--- Document excerpt Enclosed Below ---

Following completion of a review by the Committee on Foreign Investment in the United States (“CFIUS”), President Trump recently issued an Executive Order requiring ByteDance to, among other things, divest itself of assets and property that enable or support operation of the TikTok application in the United States within 90 days (the “CFIUS Order”).  This was not an unexpected outcome.  We previously reported on the unusual nature of CFIUS’s review here.  The week before, President Trump issued a different Executive Order authorizing the Commerce Department to prohibit transactions involving a U.S. person or within the jurisdiction of the United States with ByteDance (the “Commerce Order”), with details of the restrictions to come in 45 days.  We previously reported on the Commerce Order here.  According to press reports, negotiations for a possible acquisition of TikTok continue, and it remains to be seen whether those restrictions will come to fruition and on what timetable.

Leaving the future of TikTok aside, the existence of the two orders underlines that the approach to ByteDance/TikTok is a striking departure from ordinary CFIUS practice.  CFIUS’s purpose is to prevent acquisitions of critical U.S. assets by potentially hostile foreign buyers that might endanger national security.  The concern with TikTok, though, as underlined by the Commerce Order, appears to have little to do with the Musical.ly assets that ByteDance purchased.  Instead, it is with the massive growth in popularity of the TikTok platform and the use of Chinese goods and services in the United States.  This matter appears to involve a new form of restriction—in a sense, “import controls”—designed to restrict not which U.S. assets foreign persons may buy but which foreign companies U.S. persons and companies may deal with.

The Commerce Order

As we previously reported, it appears that the Commerce Order is designed to prohibit use of the TikTok app within the United States, although the contours of the implementing regulations remain unclear and the Commerce Order provides authority to prohibit any U.S. person or U.S. company anywhere in the world, and any person physically within the United States, from engaging in any transaction directly or indirectly involving ByteDance.

The end goal of the Commerce Order (and a parallel order relating to WeChat) appears to be to prohibit the import of products or services by U.S. persons or companies.  While there have been U.S. embargoes on countries like Cuba and Iran, there have not been general prohibitions on purchases from disfavored foreign companies.  The closest example is the recent Executive Order relating to the information technology and communications supply chain, discussed in a previous memo, which permits the Commerce Department to review transactions with foreign suppliers on a case-by-case basis.  A similar Executive Order gives the Energy Department authority to review and prohibit acquisitions of foreign-origin equipment for use in the U.S. bulk-power system on national security grounds.  The notion that U.S. consumers and companies should be prohibited from purchasing particular foreign-origin goods or services, outside the context of a broad-based embargo, is a new and expanding one.

--- End of Enclosed Document excerpt ---
--- Information provided Enclosed Below ---

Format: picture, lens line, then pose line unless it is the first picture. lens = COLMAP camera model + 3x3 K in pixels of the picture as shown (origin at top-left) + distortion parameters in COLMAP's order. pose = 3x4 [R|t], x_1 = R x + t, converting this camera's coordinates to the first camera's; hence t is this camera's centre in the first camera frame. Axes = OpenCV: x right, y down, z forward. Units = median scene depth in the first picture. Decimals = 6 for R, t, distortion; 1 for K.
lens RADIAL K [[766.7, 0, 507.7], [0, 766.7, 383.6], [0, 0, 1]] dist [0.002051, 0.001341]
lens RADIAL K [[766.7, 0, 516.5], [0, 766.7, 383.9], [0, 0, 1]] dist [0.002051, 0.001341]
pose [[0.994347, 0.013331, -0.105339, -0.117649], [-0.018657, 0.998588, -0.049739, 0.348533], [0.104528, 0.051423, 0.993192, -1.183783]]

--- End of Enclosed Information provided ---

Exercise requirements
Give again, word for word, the part of the article on the TikTok orders above that opens with the words containing "Leaving the future" and closes with "may deal with.".

Finished exercise
Leaving the future of TikTok aside, the existence of the two orders underlines that the approach to ByteDance/TikTok is a striking departure from ordinary CFIUS practice.  CFIUS’s purpose is to prevent acquisitions of critical U.S. assets by potentially hostile foreign buyers that might endanger national security.  The concern with TikTok, though, as underlined by the Commerce Order, appears to have little to do with the Musical.ly assets that ByteDance purchased.  Instead, it is with the massive growth in popularity of the TikTok platform and the use of Chinese goods and services in the United States.  This matter appears to involve a new form of restriction—in a sense, “import controls”—designed to restrict not which U.S. assets foreign persons may buy but which foreign companies U.S. persons and companies may deal with.